One of my hobbies is collecting old radio programs from the 1930s, ’40s, and ’50s; I have a vast collection on LP, cassette, CD, and now mp3. In the days before television, home entertainment centered on the radio, where programs similar to today’s TV offerings were the source of delight to the majority of Americans. Comedies, dramas, mysteries, adventures, even soap operas (so named because the program’s sponsor was usually a soap company) were piped into every home with a Philco or Atwater Kent.

Big TV networks like NBC, CBS, and ABC got their start in radio and nearly everyone listened to the same programs. One show, Amos and Andy, was so popular that stores would broadcast it over their loudspeakers, and movie theaters would stop in the middle of the evening film to play the show for their audiences – a practice unimaginable now.

I mention this as background for "Who Was That Masked Man, Anyway?", a terrific book by the prolific (he has written over 50 books) Newbery Medal-winning author, Avi. It takes place in 1945 and focuses on the effect that the radio shows of the time have on the life of sixth-grader Frankie Wattleson.

Frankie likes radio shows, too, especially those programs featuring The Lone Ranger, Buck Rodgers, Sky King, and other adventurers. He has even come up with his own character: Chet Barker, Master Spy. But Frankie is obsessed to the point that he neglects his schoolwork and becomes a general nuisance: to Mario, his best friend (who has to play his radio with the window open because Frankie doesn’t have one of his own); to his teacher, Miss Gomez; his parents; his brother, Tom; and their boarder, Mr. Swerdlow.

He conspires with Mario (via their aliases: Mario is sidekick Skipper O’Malley) to bring Miss Gomez and Tom together romantically while attempting to prove that Mr. Swerdlow is a “mad scientist” agent working for some fiendish underground criminal organization (because he has a skeleton in his closet, a real one). Meanwhile, he does everything he can to make sure he is near a radio when his favorite shows come on.
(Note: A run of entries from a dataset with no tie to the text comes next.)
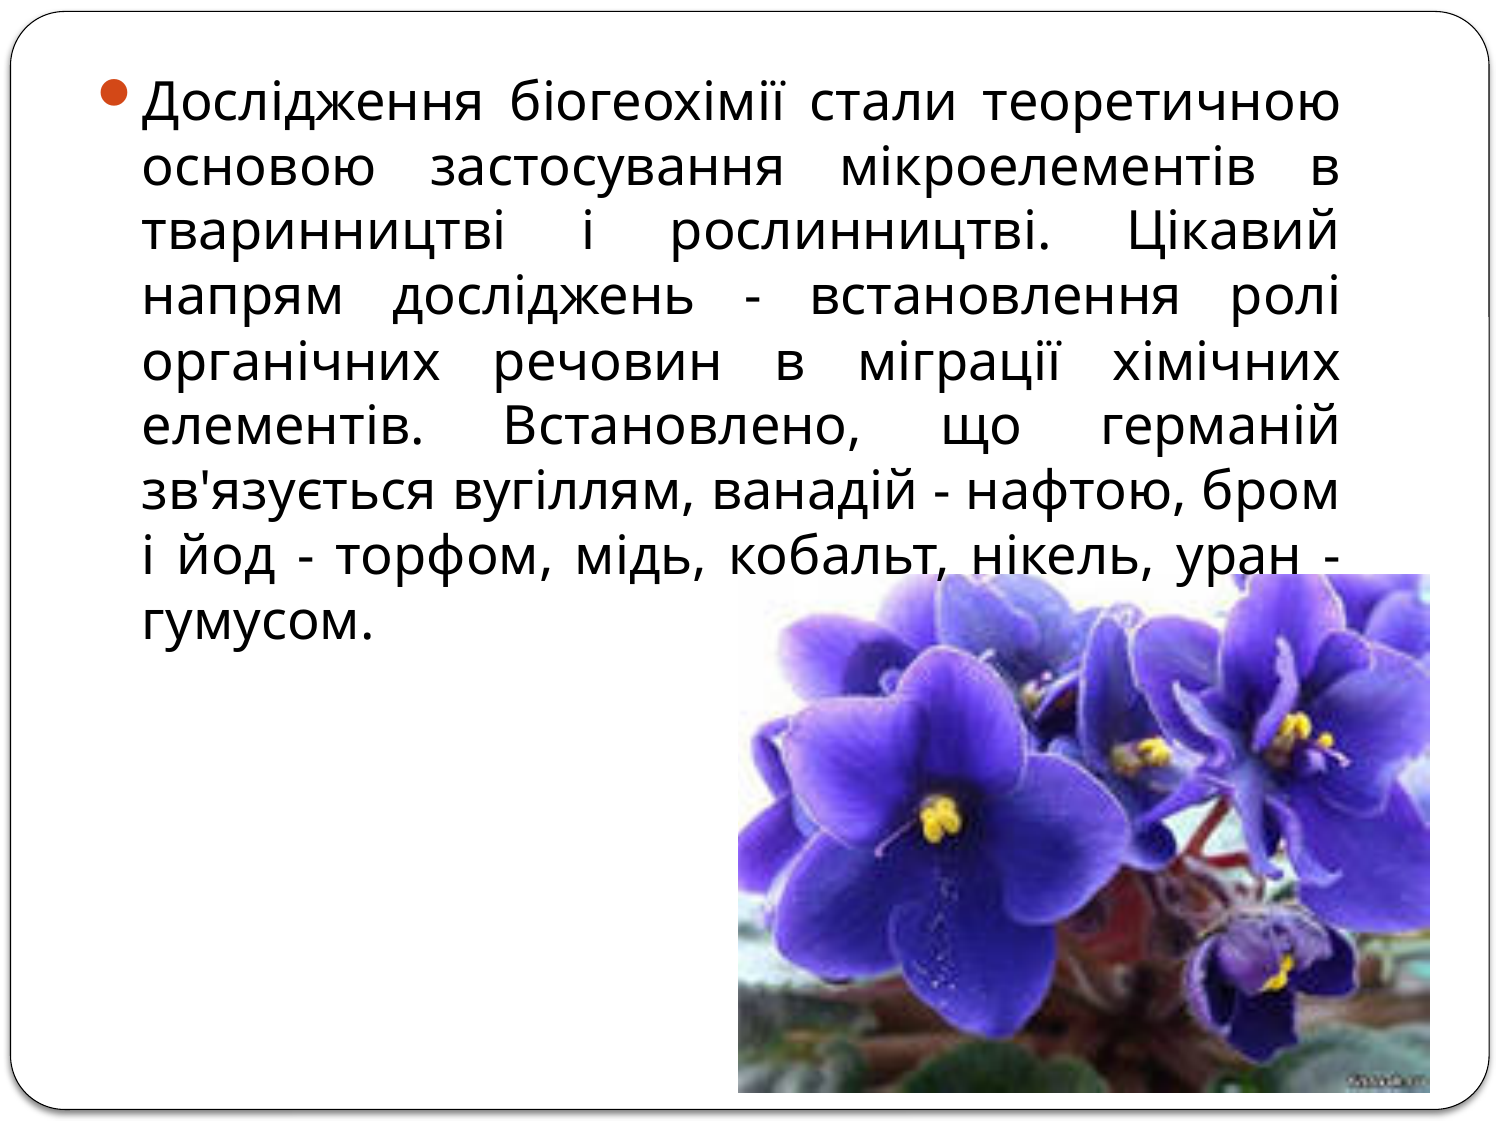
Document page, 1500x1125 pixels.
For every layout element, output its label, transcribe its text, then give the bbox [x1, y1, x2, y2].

list Дослідження біогеохімії стали теоретичною основою застосування мікроелементів в тваринництві і рослинництві. Цікавий напрям досліджень - встановлення ролі органічних речовин в міграції хімічних елементів. Встановлено, що германій зв'язується вугіллям, ванадій - нафтою, бром і йод - торфом, мідь, кобальт, нікель, уран - гумусом. [82, 58, 1357, 809]
picture [737, 573, 1430, 1093]
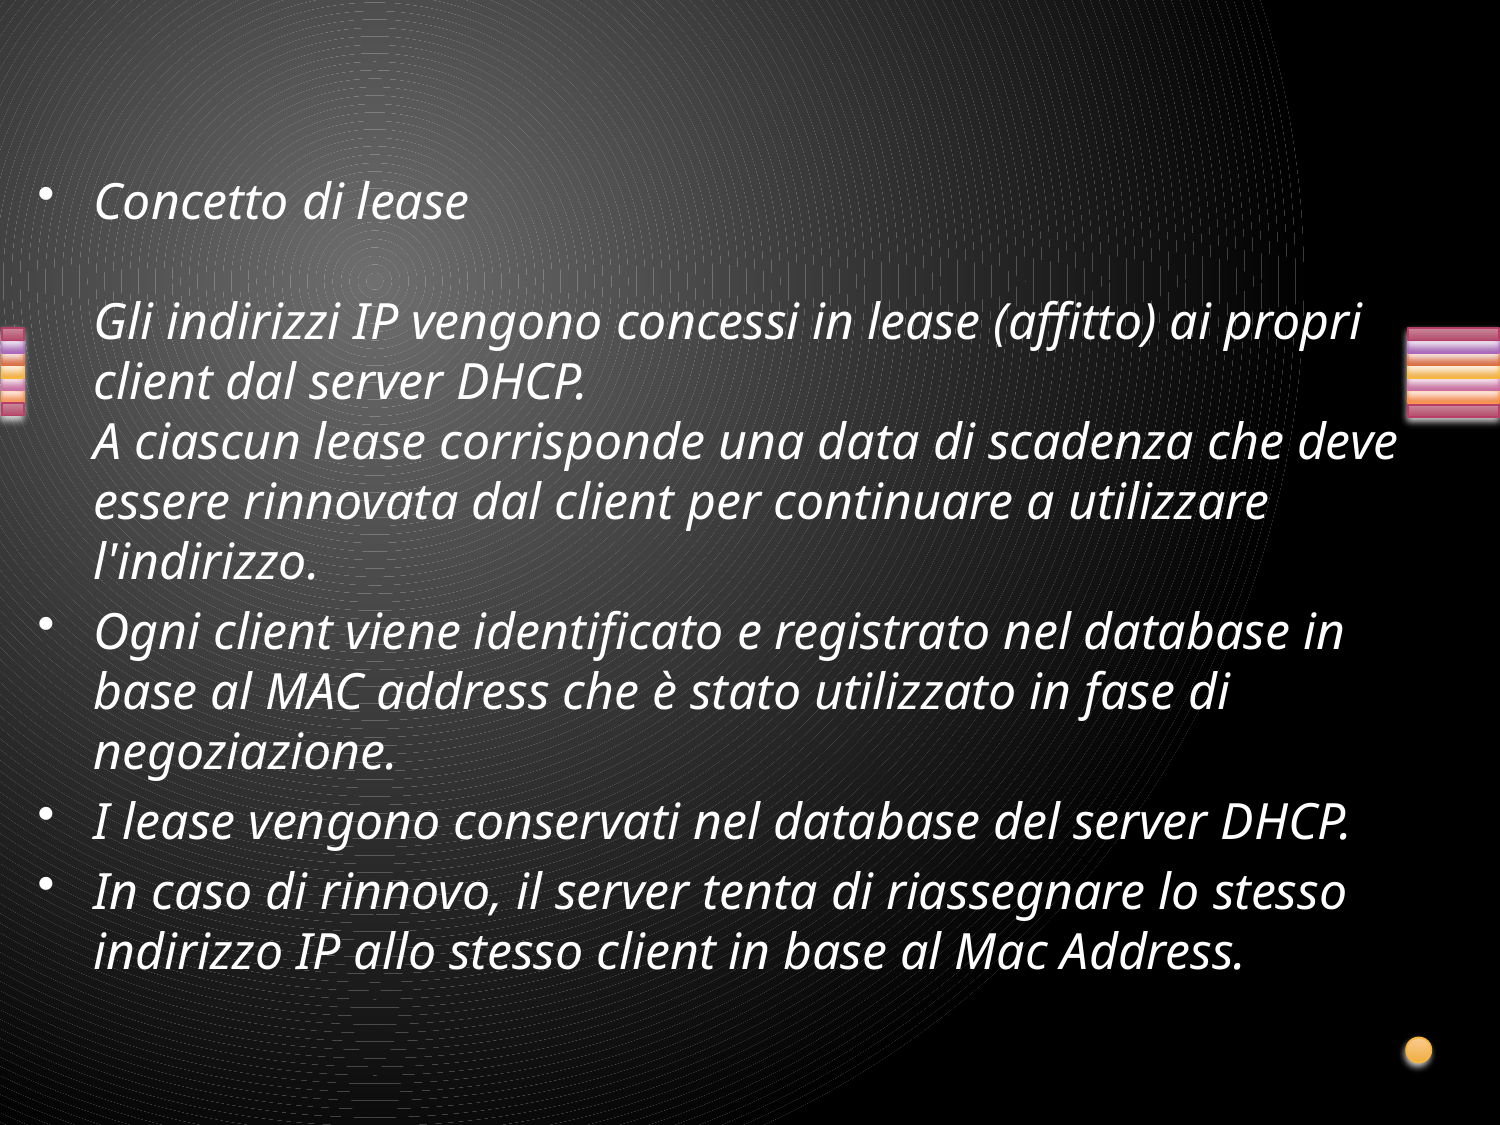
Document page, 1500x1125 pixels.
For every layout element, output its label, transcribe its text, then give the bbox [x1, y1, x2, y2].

Despite these unconventional methods, almost everything works out in the end, a credit to Avi’s skill at tying up loose ends.

"Who Was That Masked Man, Anyway?" is an ingenious love letter to radio’s golden age: Avi includes excerpts from some of Frankie’s favorite shows in the text, divides the story into “episodes” instead of chapters, and tells the story entirely through dialogue with no descriptions – not even “he said” or “she said.” He captures the period beautifully while keeping his story accessible to modern readers in the hope that it will introduce a new generation to the excitement of the “theater of the mind.”